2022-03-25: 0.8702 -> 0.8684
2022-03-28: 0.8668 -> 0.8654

_ _ _ _ _

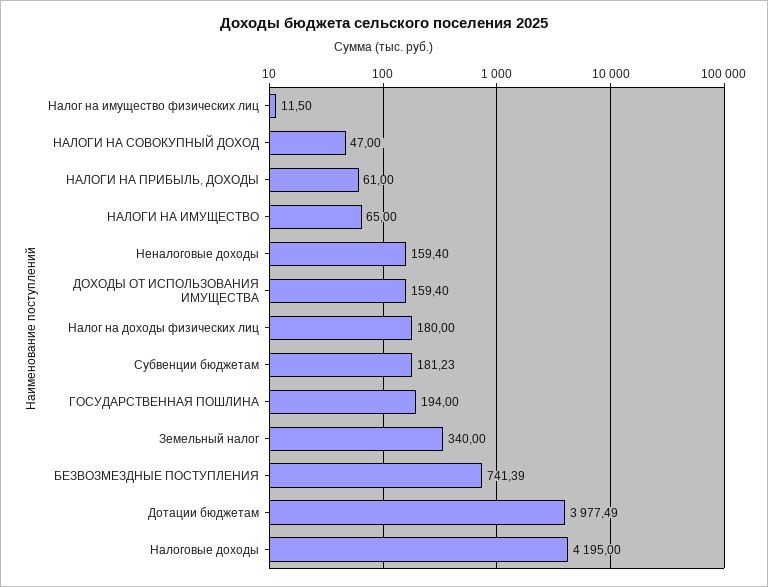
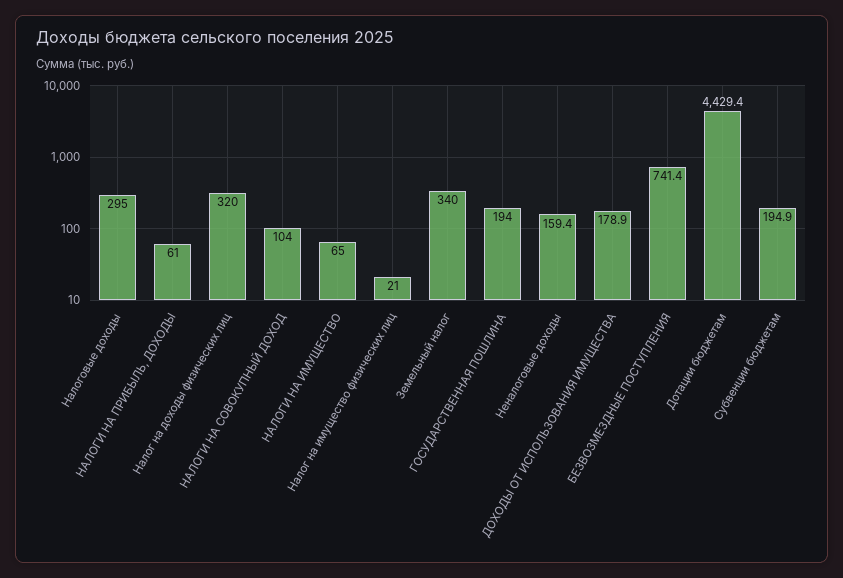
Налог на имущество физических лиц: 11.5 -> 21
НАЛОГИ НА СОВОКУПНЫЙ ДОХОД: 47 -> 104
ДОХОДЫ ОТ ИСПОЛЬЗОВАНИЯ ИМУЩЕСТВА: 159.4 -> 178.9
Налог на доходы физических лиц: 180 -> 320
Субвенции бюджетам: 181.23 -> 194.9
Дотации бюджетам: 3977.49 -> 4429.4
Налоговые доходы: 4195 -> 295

_ _ _ _ _

**How to complete this task:** From the entries above, give again exactly the lines running from the line with "ДОХОДЫ ОТ ИСПОЛЬЗОВАНИЯ" to the line with "Налоговые доходы: 4195 -> 295"; include both of those lines.

**Exercise solution:**
ДОХОДЫ ОТ ИСПОЛЬЗОВАНИЯ ИМУЩЕСТВА: 159.4 -> 178.9
Налог на доходы физических лиц: 180 -> 320
Субвенции бюджетам: 181.23 -> 194.9
Дотации бюджетам: 3977.49 -> 4429.4
Налоговые доходы: 4195 -> 295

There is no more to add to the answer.